### JOB 1
Answer these questions about the transcript:
(a) What does the name CLÉA stand for?
(b) To whom was the grant proposal sent?
(c) Between which two functions of markup does the speaker say CATMA and CLÉA oscillate?
### JOB 2
Rewrite the stretch of the transcript from "Where does it" through "so, I think.", changing "students" to "colleagues".
### JOB 3
Please list every timestamp in square brackets that appears in the transcript.
-------- SELECTION --------
Where does it come from? Well, it started out as a project to basically re-implement and reengineer TACT, and those of you who’ve been treated to TACT know why we love it, why we hate it. TACT has been extremely useful, and I think it’s still one of the programs I love most. Unfortunately, I cannot run it any longer on this new machine. I haven’t got an emulator. But my students don’t mind, rightfully so, I think.

[04:05]

This gives you an idea of the project context. So we started out by looking at TACT again, then to the new implementation of CATMA. That’s what you’ve just seen and what the current tool is based on. We’re currently busy with the third step called CLÉA, and that’s the “Collaborative Literature Exploration and Annotation.” And if you should ask why there’s an accent on the “E” in exploration, for no other reason than to confuse the recipients of our grant proposal, which was Google. We wanted to demonstrate to them that there are indeed characters that are a bit more difficult than straightforward. They appreciated that, and gave us money to do this. CLÉA is meant to be fully browser-based, java-based. And it can run in a client server environment, but it can also run on your machine.  It’s backed up by a repository function which we’re currently developing. It’s supposed to interface directly with Google Books so that you can import anything from Google Books, provided they actually give us access to their material. To be honest, I don’t think it’s going to happen. Against the background of current legal developments, they’re extremely careful about making promises. Be this as it may, that’s not really essential for any repository we wanted to use. More important, perhaps, is a prototype for machinery model, which we’re also developing, because we want to actually export the markup which users generate, and we have the hope that, over time, using the machinery and algorithms, we will be able to identify some of the lower-level tasks – repetitive tasks – and create something we call the “heuristic machine”, that will make suggestions. The system will give you, or will possibly produce, feedback in the form of “Hey, I’ve discovered something. You might want to tag this as X, Y, Z. Or you might want to check whether I’m right or not.” We don’t have the dream of automating higher-level markup, by any means. I don’t think that’s ever going to happen.

[06:58]

The next step: as of next year, will be […] CLÉA; we’ve just attracted funding for that. So that will have visualization functionality and will robust the machinery-driven heuristic preprocessing engine, and that’s . .. let’s see how far we get with that.

[07:21]

Let’s take a step back from this project history and look at more conceptual issues. When we started out with developing CATMA against the background of TACT, we tried to understand why we’re actually doing this. That’s the “what?” and “why?” of the markup. Following on the various contributions that have been made in the field, in order to distinguish types of markup, this is a variant on it. I think that, in terms of how CATMA and CLÉA are developed, we’re somewhere oscillating between the performative function of markup and the discursive function of markup. On the performative side, I’d say that what we know as procedural markup, which instructs the machine or the human being as to how to process the text in a basic way. On the other end of the spectrum, you have discursive markup, which enables readers to interpret the text and there, of course, you have semantics and somewhere in between you have the clarity of the markup, which is sitting on the fence. And that’s really what we also have encountered in a normal practice as literary scholars. So we’re oscillating between these two poles.
-------- DATASET EXTRACT --------
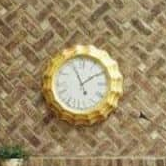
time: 11:09
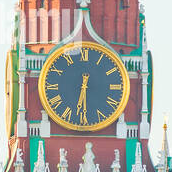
--------
### WORKED ANSWER 1
(a) Collaborative Literature Exploration and Annotation
(b) Google
(c) The performative function and the discursive function

### WORKED ANSWER 2
Where does it come from? Well, it started out as a project to basically re-implement and reengineer TACT, and those of you who’ve been treated to TACT know why we love it, why we hate it. TACT has been extremely useful, and I think it’s still one of the programs I love most. Unfortunately, I cannot run it any longer on this new machine. I haven’t got an emulator. But my colleagues don’t mind, rightfully so, I think.

### WORKED ANSWER 3
[04:05]
[06:58]
[07:21]